В театре Алик от мороженого отказался, но после окончания спектакля пригласил всех в кафе, где с королевской небрежностью заказал бутылку шампанского и двадцать пломбиров.
— Двадцать? — переспросила официантка, удивленная, должно быть, несоответствием порций и количества присутствующих за столом клиентов.
— Двадцать, — сказал Алик. — Мне двадцать лет. Шампанское прошу со льдом, а мороженое из холодильника. В общем, как это делается в Одессе.
— Ты прекрасен, Алик, — лукаво проговорила Татьяна, — на твоих деяниях — печать гениальности.
— Именно так думала и моя мама, когда я с большим трудом выбрался на свет. Это было ее единственным утешением.
— Ты оправдал ее надежды?
— Судя по телеграмме, которую я получил сегодня утром, — нет. Она в полной уверенности, что у меня склероз.
— Почему?
— Пишет: сынок, не забывай выдергивать кольцо, когда прыгаешь с парашютом.
Сережка от смеха долго не мог выговорить ни слова. Затем открыл шампанское и, наполнив бокалы, спросил:
— Кто тамада?
Все дружно указали на Джибладзе. Миша не стал возражать. Он призвал ребят к порядку и, когда за столом воцарилась тишина, сказал:
— Говорят: двадцать лет ума нет — не будет, тридцать лет жены нет — не будет, сорок лет денег нет — не будет. Я предлагаю выпить за завтрашний день. Пусть он возвратит Алику то, что отнял у него при рождении — мудрость. Мудрость — это здоровье, удача, победа. За твое здоровье, Алик!

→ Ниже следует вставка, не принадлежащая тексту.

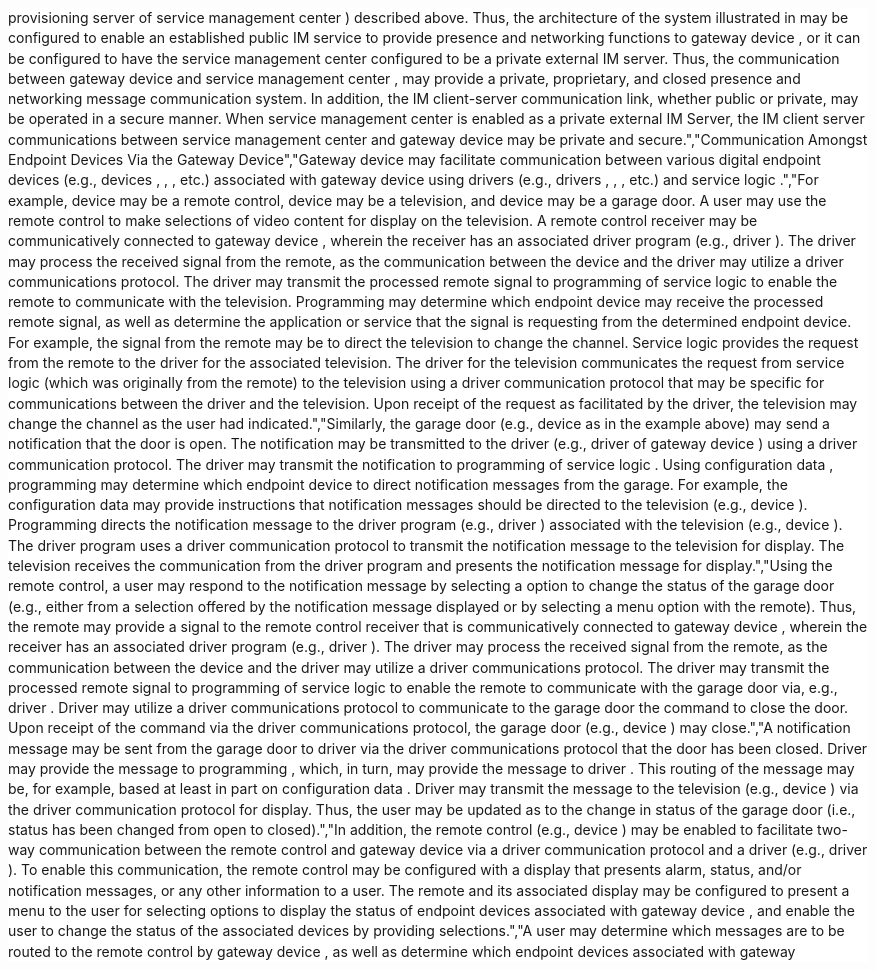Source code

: provisioning server of service management center ) described above. Thus, the architecture of the system illustrated in  may be configured to enable an established public IM service to provide presence and networking functions to gateway device , or it can be configured to have the service management center  configured to be a private external IM server. Thus, the communication between gateway device  and service management center , may provide a private, proprietary, and closed presence and networking message communication system. In addition, the IM client-server communication link, whether public or private, may be operated in a secure manner. When service management center  is enabled as a private external IM Server, the IM client server communications between service management center  and gateway device  may be private and secure.","Communication Amongst Endpoint Devices Via the Gateway Device","Gateway device  may facilitate communication between various digital endpoint devices (e.g., devices , , , etc.) associated with gateway device  using drivers (e.g., drivers , , , etc.) and service logic .","For example, device  may be a remote control, device  may be a television, and device  may be a garage door. A user may use the remote control to make selections of video content for display on the television. A remote control receiver may be communicatively connected to gateway device , wherein the receiver has an associated driver program (e.g., driver ). The driver may process the received signal from the remote, as the communication between the device and the driver may utilize a driver communications protocol. The driver may transmit the processed remote signal to programming  of service logic  to enable the remote to communicate with the television. Programming  may determine which endpoint device may receive the processed remote signal, as well as determine the application or service that the signal is requesting from the determined endpoint device. For example, the signal from the remote may be to direct the television to change the channel. Service logic  provides the request from the remote to the driver for the associated television. The driver for the television communicates the request from service logic  (which was originally from the remote) to the television using a driver communication protocol that may be specific for communications between the driver and the television. Upon receipt of the request as facilitated by the driver, the television may change the channel as the user had indicated.","Similarly, the garage door (e.g., device  as in the example above) may send a notification that the door is open. The notification may be transmitted to the driver (e.g., driver  of gateway device ) using a driver communication protocol. The driver may transmit the notification to programming  of service logic . Using configuration data , programming  may determine which endpoint device to direct notification messages from the garage. For example, the configuration data may provide instructions that notification messages should be directed to the television (e.g., device ). Programming  directs the notification message to the driver program (e.g., driver ) associated with the television (e.g., device ). The driver program uses a driver communication protocol to transmit the notification message to the television for display. The television receives the communication from the driver program and presents the notification message for display.","Using the remote control, a user may respond to the notification message by selecting a option to change the status of the garage door (e.g., either from a selection offered by the notification message displayed or by selecting a menu option with the remote). Thus, the remote may provide a signal to the remote control receiver that is communicatively connected to gateway device , wherein the receiver has an associated driver program (e.g., driver ). The driver may process the received signal from the remote, as the communication between the device and the driver may utilize a driver communications protocol. The driver may transmit the processed remote signal to programming  of service logic  to enable the remote to communicate with the garage door via, e.g., driver . Driver  may utilize a driver communications protocol to communicate to the garage door the command to close the door. Upon receipt of the command via the driver communications protocol, the garage door (e.g., device ) may close.","A notification message may be sent from the garage door to driver  via the driver communications protocol that the door has been closed. Driver  may provide the message to programming , which, in turn, may provide the message to driver . This routing of the message may be, for example, based at least in part on configuration data . Driver  may transmit the message to the television (e.g., device ) via the driver communication protocol for display. Thus, the user may be updated as to the change in status of the garage door (i.e., status has been changed from open to closed).","In addition, the remote control (e.g., device ) may be enabled to facilitate two-way communication between the remote control and gateway device  via a driver communication protocol and a driver (e.g., driver ). To enable this communication, the remote control may be configured with a display that presents alarm, status, and\/or notification messages, or any other information to a user. The remote and its associated display may be configured to present a menu to the user for selecting options to display the status of endpoint devices associated with gateway device , and enable the user to change the status of the associated devices by providing selections.","A user may determine which messages are to be routed to the remote control by gateway device , as well as determine which endpoint devices associated with gateway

— Приятная жидкость, — сказал Слава, опорожнив бокал. — Князь, а как насчет жены?
— Через десять лет зайди — познакомлю, — добродушно проворчал Алик, принимаясь за вторую порцию мороженого.

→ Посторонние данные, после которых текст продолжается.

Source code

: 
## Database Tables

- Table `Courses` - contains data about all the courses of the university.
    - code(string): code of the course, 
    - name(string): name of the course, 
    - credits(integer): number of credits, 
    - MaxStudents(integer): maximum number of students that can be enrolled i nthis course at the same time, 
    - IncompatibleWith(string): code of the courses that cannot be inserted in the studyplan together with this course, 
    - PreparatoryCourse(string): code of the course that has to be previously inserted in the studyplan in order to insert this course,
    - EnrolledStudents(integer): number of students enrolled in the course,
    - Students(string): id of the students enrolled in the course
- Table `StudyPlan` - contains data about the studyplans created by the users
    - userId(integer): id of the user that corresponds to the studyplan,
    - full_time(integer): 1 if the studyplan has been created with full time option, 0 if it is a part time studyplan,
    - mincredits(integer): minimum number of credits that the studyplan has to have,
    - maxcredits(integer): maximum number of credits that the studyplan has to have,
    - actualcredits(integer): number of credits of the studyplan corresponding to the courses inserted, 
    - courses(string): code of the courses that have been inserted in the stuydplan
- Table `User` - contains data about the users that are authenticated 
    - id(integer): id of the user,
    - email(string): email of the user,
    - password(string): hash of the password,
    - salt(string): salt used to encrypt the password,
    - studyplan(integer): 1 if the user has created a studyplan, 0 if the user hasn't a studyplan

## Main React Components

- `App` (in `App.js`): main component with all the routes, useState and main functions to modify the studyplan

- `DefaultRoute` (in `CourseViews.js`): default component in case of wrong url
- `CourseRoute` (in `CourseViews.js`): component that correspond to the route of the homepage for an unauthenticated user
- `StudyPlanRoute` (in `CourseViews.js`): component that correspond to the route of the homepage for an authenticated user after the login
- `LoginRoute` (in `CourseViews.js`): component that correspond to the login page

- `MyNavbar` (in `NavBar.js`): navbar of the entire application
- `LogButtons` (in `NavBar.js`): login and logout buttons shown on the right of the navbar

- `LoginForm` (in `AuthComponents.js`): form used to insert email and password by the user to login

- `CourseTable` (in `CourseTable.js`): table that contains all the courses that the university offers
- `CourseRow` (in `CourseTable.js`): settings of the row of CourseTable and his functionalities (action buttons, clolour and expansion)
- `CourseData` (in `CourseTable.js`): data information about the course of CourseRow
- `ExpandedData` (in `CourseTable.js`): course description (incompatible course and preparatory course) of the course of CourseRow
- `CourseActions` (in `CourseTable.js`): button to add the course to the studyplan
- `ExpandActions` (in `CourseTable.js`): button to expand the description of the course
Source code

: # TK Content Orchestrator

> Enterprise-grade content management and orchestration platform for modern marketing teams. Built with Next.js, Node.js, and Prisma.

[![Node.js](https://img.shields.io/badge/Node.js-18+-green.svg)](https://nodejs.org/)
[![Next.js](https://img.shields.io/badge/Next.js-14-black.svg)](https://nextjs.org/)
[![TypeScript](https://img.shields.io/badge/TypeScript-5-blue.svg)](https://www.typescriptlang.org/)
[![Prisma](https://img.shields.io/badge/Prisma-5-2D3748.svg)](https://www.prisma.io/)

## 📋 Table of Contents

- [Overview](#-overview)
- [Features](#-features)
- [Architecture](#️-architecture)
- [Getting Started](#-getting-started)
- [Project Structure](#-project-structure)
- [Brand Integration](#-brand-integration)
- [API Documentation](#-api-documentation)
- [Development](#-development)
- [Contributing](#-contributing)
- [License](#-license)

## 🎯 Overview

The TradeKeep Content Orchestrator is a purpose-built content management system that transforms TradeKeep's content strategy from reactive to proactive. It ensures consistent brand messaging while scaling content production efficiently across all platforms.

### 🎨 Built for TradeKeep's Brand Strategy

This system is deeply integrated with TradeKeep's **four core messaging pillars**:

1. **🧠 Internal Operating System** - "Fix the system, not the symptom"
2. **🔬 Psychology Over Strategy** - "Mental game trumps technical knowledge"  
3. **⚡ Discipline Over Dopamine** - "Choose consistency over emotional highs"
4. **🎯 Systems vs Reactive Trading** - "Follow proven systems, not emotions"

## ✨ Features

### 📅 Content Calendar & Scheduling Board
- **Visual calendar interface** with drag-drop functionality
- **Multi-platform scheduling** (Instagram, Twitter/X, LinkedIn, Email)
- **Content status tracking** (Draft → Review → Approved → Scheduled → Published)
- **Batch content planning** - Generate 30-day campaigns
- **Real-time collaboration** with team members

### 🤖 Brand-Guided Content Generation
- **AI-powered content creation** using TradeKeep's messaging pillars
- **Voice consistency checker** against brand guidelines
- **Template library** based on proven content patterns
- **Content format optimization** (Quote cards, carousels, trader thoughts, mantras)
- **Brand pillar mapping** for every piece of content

— А ты, я смотрю, уже всё прикинул, разметил, по полочкам разложил, а на вид…
— У него дисгармония, — сказал Леня. — Внешность не соответствует содержимому.

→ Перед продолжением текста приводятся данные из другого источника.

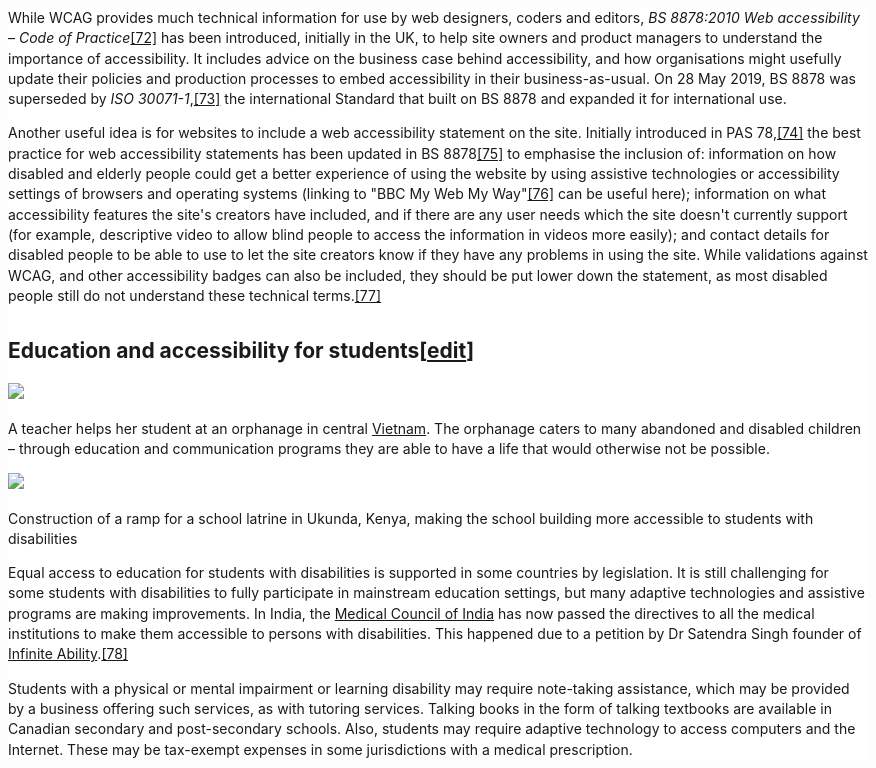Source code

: While WCAG provides much technical information for use by web designers, coders and editors, _BS 8878:2010 Web accessibility – Code of Practice_[\[72\]](#cite_note-72) has been introduced, initially in the UK, to help site owners and product managers to understand the importance of accessibility. It includes advice on the business case behind accessibility, and how organisations might usefully update their policies and production processes to embed accessibility in their business-as-usual. On 28 May 2019, BS 8878 was superseded by _ISO 30071-1_,[\[73\]](#cite_note-73) the international Standard that built on BS 8878 and expanded it for international use.

Another useful idea is for websites to include a web accessibility statement on the site. Initially introduced in PAS 78,[\[74\]](#cite_note-74) the best practice for web accessibility statements has been updated in BS 8878[\[75\]](#cite_note-75) to emphasise the inclusion of: information on how disabled and elderly people could get a better experience of using the website by using assistive technologies or accessibility settings of browsers and operating systems (linking to "BBC My Web My Way"[\[76\]](#cite_note-76) can be useful here); information on what accessibility features the site's creators have included, and if there are any user needs which the site doesn't currently support (for example, descriptive video to allow blind people to access the information in videos more easily); and contact details for disabled people to be able to use to let the site creators know if they have any problems in using the site. While validations against WCAG, and other accessibility badges can also be included, they should be put lower down the statement, as most disabled people still do not understand these technical terms.[\[77\]](#cite_note-77)

Education and accessibility for students\[[edit](/w/index.php?title=Accessibility&action=edit&section=23 "Edit section: Education and accessibility for students")\]
--------------------------------------------------------------------------------------------------------------------------------------------------------------------

[![](//upload.wikimedia.org/wikipedia/commons/thumb/0/02/Vietnam_phusical_therapy_school_orphanage.jpg/170px-Vietnam_phusical_therapy_school_orphanage.jpg)](/wiki/File:Vietnam_phusical_therapy_school_orphanage.jpg)

[](/wiki/File:Vietnam_phusical_therapy_school_orphanage.jpg "Enlarge")

A teacher helps her student at an orphanage in central [Vietnam](/wiki/Vietnam "Vietnam"). The orphanage caters to many abandoned and disabled children – through education and communication programs they are able to have a life that would otherwise not be possible.

[![](//upload.wikimedia.org/wikipedia/commons/thumb/3/32/Latrine_ramp_school.jpg/220px-Latrine_ramp_school.jpg)](/wiki/File:Latrine_ramp_school.jpg)

[](/wiki/File:Latrine_ramp_school.jpg "Enlarge")

Construction of a ramp for a school latrine in Ukunda, Kenya, making the school building more accessible to students with disabilities

Equal access to education for students with disabilities is supported in some countries by legislation. It is still challenging for some students with disabilities to fully participate in mainstream education settings, but many adaptive technologies and assistive programs are making improvements. In India, the [Medical Council of India](/wiki/Medical_Council_of_India "Medical Council of India") has now passed the directives to all the medical institutions to make them accessible to persons with disabilities. This happened due to a petition by Dr Satendra Singh founder of [Infinite Ability](/wiki/Infinite_Ability "Infinite Ability").[\[78\]](#cite_note-78)

Students with a physical or mental impairment or learning disability may require note-taking assistance, which may be provided by a business offering such services, as with tutoring services. Talking books in the form of talking textbooks are available in Canadian secondary and post-secondary schools. Also, students may require adaptive technology to access computers and the Internet. These may be tax-exempt expenses in some jurisdictions with a medical prescription.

— А у меня? — спросил Миша.
— Полностью, — поспешно заверил его Сережка. — И потому ты скучен, как… главный герой пьесы, которую мы только что смотрели.
— Начальник цеха — мужик деловой, — вмешался Никита. — Он знает, чего хочет, и добивается этого. Именно таким, по-моему, и должен быть руководитель.
— А конфликт, почему же тогда у него конфликт с коллективом? — спросил Слава. — Монолитным рабочим коллективом?
— Душа должна быть, — сказал Алик, — а не шестеренка от коленчатого вала.
— Душа здесь ни при чем, важен подход к делу. Он строг, и принципиален, и требователен. Его формула: тебе платят, и ты плати, честно и добросовестно, без обмана, чтобы обмен ценностями был равнозначным.
— А тебя не покоробило, что он сам себе положил оклад, вытребовал, и притом не малый? — спросил Слава.
— Нет, — ответил за Никиту Леня. — Он знает себе цену.
— И производство, — добавил Никита. — Он за ритмичность, точно выверенный план, деловые отношения. А на заводе: очковтирательство, приписка, работа на износ. Отсюда и конфликт.